Months after Philae nodded off, lander system engineer Laurence O'Rourke told CNN that Philae needed almost 6 watts of power to reboot itself, 9 watts to accept communications and 19 watts to allow two-way communication with the orbiter -- not a great deal of power when you consider energy-saving lightbulbs use 20 watts or fewer.
There was speculation in March that Philae could be awake but lacking the necessary power to communicate with Rosetta, which was in orbit around Comet 67P looking for the washing machine-sized lander.
Scientists sent "blind commands" in hopes that the lander could process the instructions even if it couldn't respond, O'Rourke told CNN in March. But there was not immense confidence that Philae could be revived.
Asked his thoughts Sunday, O'Rourke told CNN he was "thrilled" contact was re-established, which "allows us to do more science."
"We are all delighted -- delighted that Philae survived the long winter. It's a great opportunity," he said.
When the lander snapped its hibernation spell Saturday, it "spoke" with the scientists on the ground for 85 seconds, ESA said.
"We have also received historical data -- so far, however, the lander had not been able to contact us earlier," Ulamec said, explaining that Philae must have been awake before Saturday night.
Scientists eagerly anticipate Philae's next contact,
as the lander's memory still contains more than 8,000 data packets that will tell them what has happened in recent days on Comet 67P.
Since March 12, Rosetta has been listening for the lander to determine if it had survived the cold, dark recesses of the comet. Scientists promised that if enough sunlight could fall on Philae's solar panels, it could be revived
Problems began for the lander when devices designed to anchor Philae to the surface failed. The gravity is so weak that without the harpoons intended to fire from the feet, the probe bounced across the comet.
The mishap, said scientists, could prove to be a happy accident. Had Philae touched down in its original landing spot, O'Rourke explained, the temperatures as the comet neared the sun could have burned out the lander's electronics, killing it altogether.
But because it found shade -- beneath a cliff face, scientists deduced from images sent by the lander -- it was able to survive.

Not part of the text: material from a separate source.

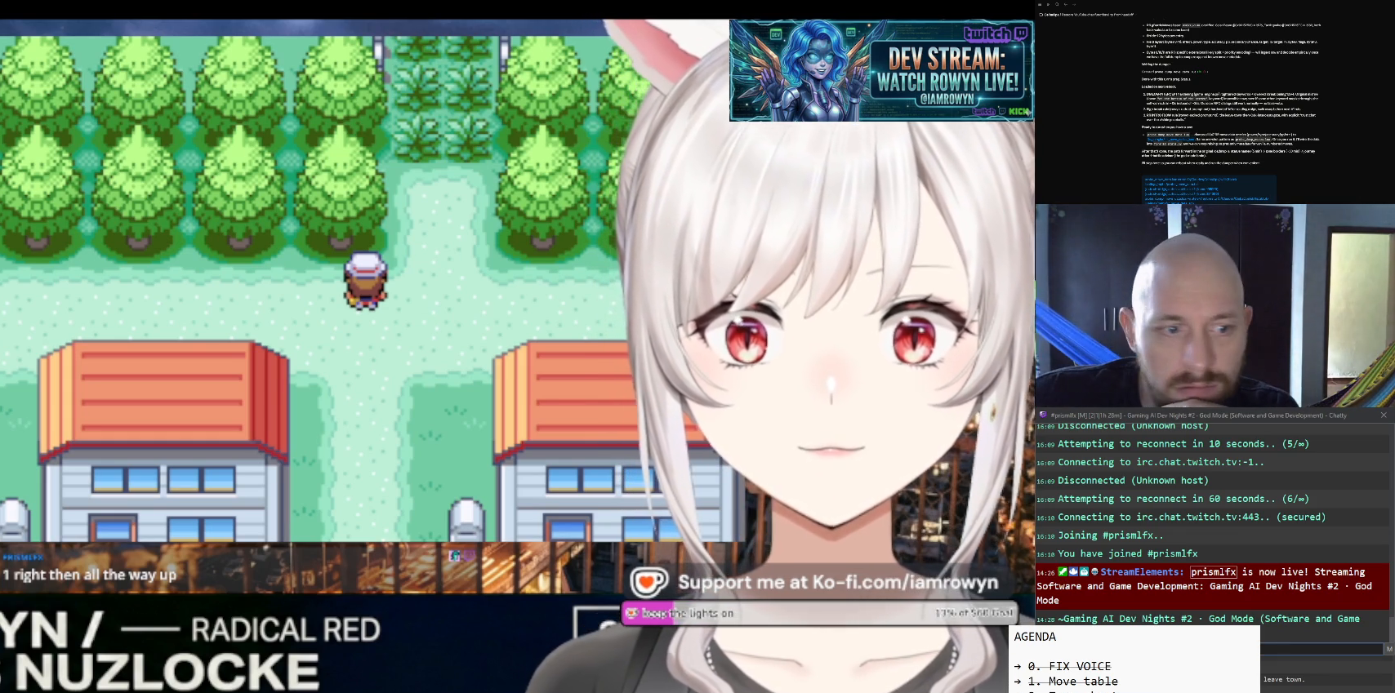
{"buttons": ["DPAD_UP"], "events": []}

Now, scientists are excited at the prospect of Philae witnessing a remarkable show as 67P makes its closest approach to the sun in August.
"I think we are going to see some amazing images at that point," O'Rourke has said.
ESA has led the consortium, which includes NASA, to find out more about the composition of comets and how they interact with the sun.
The mission is already changing perceptions of comets. Instead of thinking of a comet as a dirty snowball, O'Rourke has said, he now thinks of a comet as an "icy dirtball." He also described discoveries of dust and large "boulders" circling the comet after they were blown off by the sun during previous orbits, and an image that appears to show a structure the size of a football field
that has been lifted and deposited next to the hole.
"The Rosetta mission is not just about the lander. It's about orbiting and following a comet -- watching it wake up and then go to sleep again, finding the secrets held by comets. Every day is a new discovery," he said.